_To-do item_. Repeat exactly, and only, the lines from the one containing "module lab04(clk,en,in_data,out_lock1,out_lock2);" through the last line of the data below.

### Dataset records

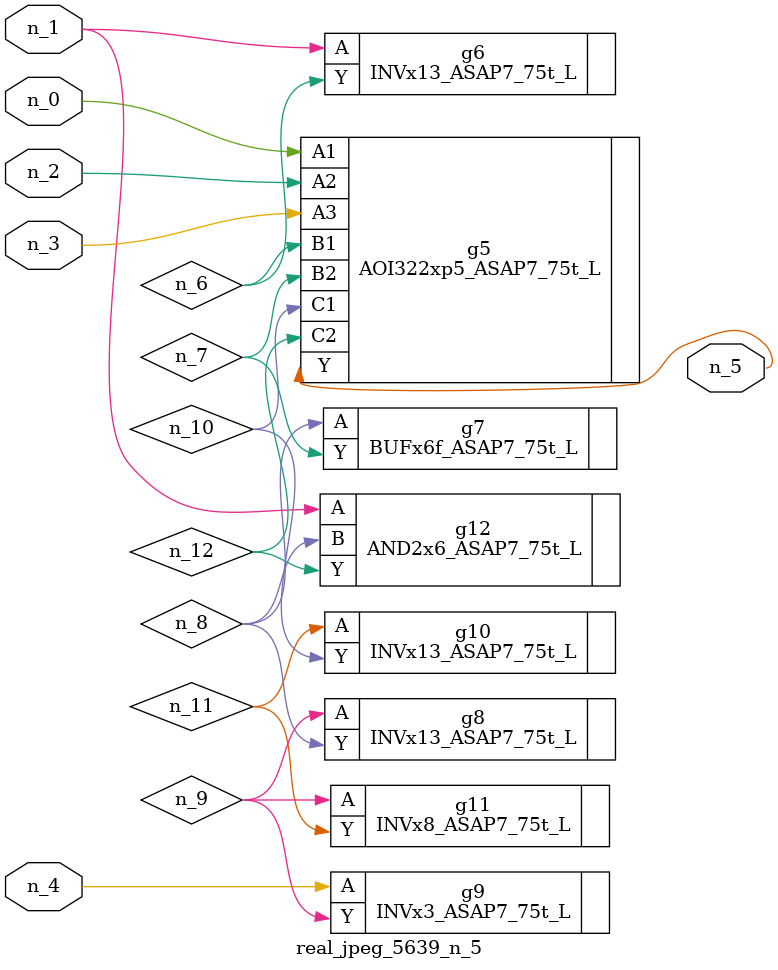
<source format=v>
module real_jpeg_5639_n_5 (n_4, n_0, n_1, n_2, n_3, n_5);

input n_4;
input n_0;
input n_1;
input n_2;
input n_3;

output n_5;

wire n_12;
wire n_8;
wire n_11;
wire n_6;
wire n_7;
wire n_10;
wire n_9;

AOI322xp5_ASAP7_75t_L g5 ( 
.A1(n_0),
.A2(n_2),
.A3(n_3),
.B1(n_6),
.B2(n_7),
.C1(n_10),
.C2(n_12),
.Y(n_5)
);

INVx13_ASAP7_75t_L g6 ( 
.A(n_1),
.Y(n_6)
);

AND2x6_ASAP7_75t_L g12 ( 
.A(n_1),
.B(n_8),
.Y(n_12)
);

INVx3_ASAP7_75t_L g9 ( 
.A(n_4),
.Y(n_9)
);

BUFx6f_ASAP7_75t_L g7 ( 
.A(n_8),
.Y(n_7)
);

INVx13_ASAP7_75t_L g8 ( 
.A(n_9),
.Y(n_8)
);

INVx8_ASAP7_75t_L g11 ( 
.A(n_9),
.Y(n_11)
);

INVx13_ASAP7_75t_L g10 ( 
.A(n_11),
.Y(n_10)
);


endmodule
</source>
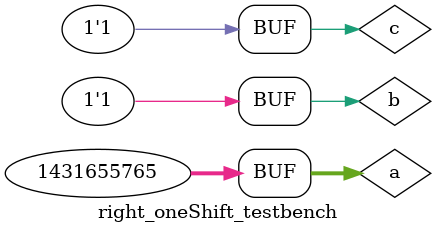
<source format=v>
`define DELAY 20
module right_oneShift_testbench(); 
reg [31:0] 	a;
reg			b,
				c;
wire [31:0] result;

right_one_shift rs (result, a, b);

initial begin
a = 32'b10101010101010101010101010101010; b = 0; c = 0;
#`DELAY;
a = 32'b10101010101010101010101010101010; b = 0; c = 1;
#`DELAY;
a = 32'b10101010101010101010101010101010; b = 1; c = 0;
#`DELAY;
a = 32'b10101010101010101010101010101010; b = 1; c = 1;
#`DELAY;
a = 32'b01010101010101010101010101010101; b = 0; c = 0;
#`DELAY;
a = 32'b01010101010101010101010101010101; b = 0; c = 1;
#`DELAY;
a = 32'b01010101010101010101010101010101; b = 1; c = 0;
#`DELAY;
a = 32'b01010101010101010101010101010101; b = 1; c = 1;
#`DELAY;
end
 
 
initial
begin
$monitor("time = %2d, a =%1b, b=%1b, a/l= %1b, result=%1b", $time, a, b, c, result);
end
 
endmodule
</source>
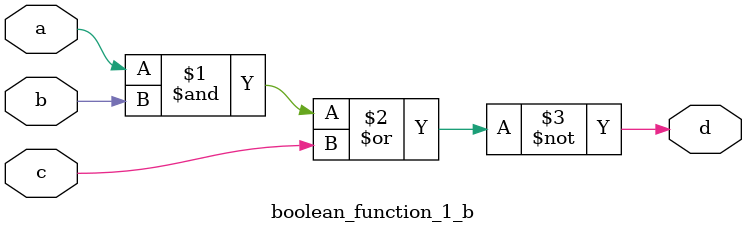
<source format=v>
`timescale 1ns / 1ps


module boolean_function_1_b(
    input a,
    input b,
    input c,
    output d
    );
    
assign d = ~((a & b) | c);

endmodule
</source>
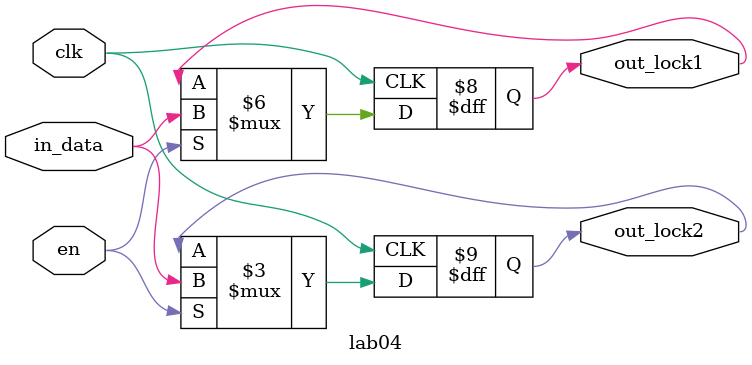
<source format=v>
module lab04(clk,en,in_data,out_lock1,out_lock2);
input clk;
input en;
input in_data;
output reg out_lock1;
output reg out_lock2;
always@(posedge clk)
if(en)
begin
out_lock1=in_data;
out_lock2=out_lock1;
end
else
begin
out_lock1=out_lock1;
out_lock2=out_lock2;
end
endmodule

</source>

######

_Response area_.
module lab04(clk,en,in_data,out_lock1,out_lock2);
input clk;
input en;
input in_data;
output reg out_lock1;
output reg out_lock2;
always@(posedge clk)
if(en)
begin
out_lock1=in_data;
out_lock2=out_lock1;
end
else
begin
out_lock1=out_lock1;
out_lock2=out_lock2;
end
endmodule

</source>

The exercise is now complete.